Given data Start Marker
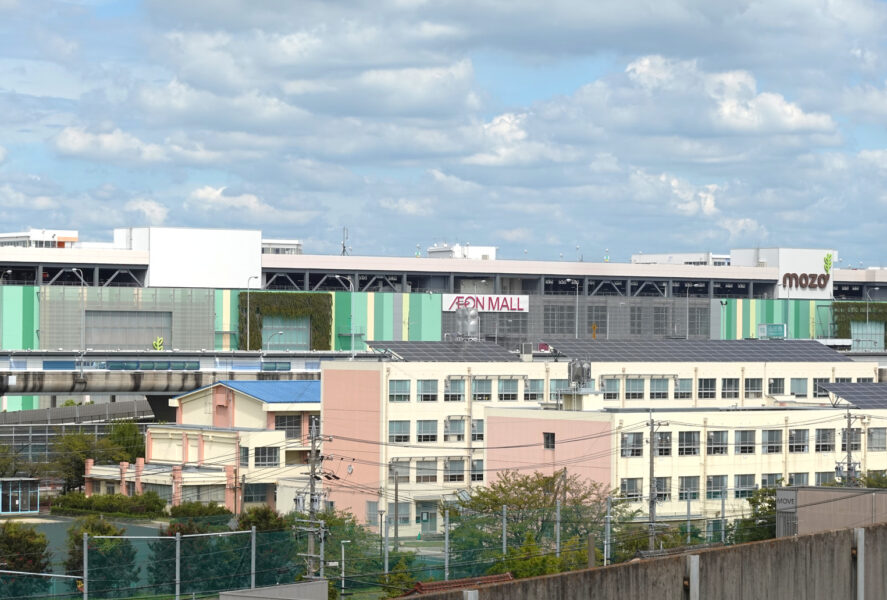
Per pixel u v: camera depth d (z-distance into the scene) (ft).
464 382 498.69
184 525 375.66
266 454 504.84
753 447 433.07
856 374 571.28
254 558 282.97
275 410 525.34
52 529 447.01
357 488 485.97
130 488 513.86
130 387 651.66
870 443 458.09
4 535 331.36
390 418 482.69
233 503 494.18
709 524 396.98
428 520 483.51
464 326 565.94
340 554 325.01
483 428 500.33
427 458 486.79
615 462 402.11
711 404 537.65
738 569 132.87
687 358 546.26
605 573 124.67
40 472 531.91
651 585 127.44
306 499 402.93
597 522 348.18
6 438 557.74
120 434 576.61
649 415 409.69
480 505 380.58
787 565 136.98
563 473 394.32
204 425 554.46
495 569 311.47
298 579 299.17
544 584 121.49
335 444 497.05
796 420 441.27
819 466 446.60
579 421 410.72
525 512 357.82
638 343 559.79
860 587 143.13
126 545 320.50
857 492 202.28
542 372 514.68
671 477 415.03
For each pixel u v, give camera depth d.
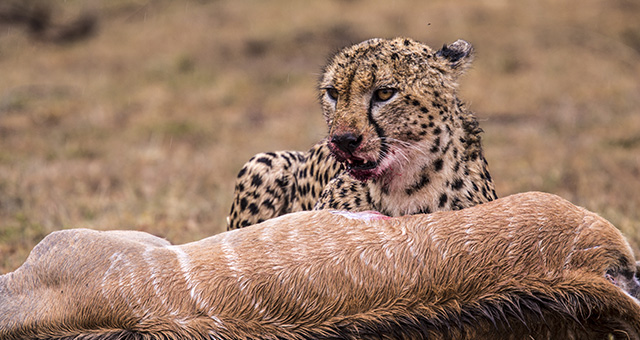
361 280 5.73
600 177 15.11
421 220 5.95
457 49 7.71
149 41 32.38
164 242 7.34
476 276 5.65
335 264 5.78
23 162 17.98
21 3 35.06
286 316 5.77
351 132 7.09
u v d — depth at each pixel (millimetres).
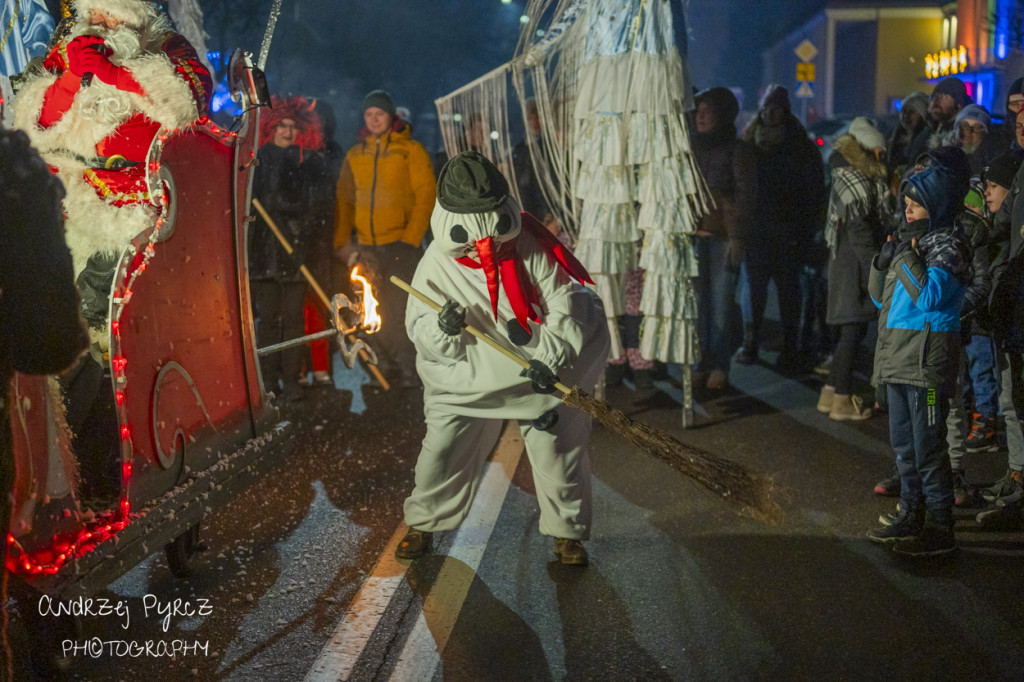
Given data End Marker
* _Work order_
Among the lines above, find the one with "687 358 546.26" and the one with "126 545 320.50". Quote both and everything between them, exactly.

* _Response for this exercise_
687 358 546.26
605 573 124.67
40 472 531.91
651 585 127.44
306 499 402.93
597 522 348.18
6 438 557.74
120 434 576.61
649 415 409.69
480 505 380.58
787 565 136.98
563 473 394.32
204 425 554.46
495 569 311.47
298 579 299.17
544 584 121.49
335 444 497.05
796 420 441.27
819 466 446.60
579 421 410.72
525 512 357.82
638 343 559.79
860 587 143.13
126 545 320.50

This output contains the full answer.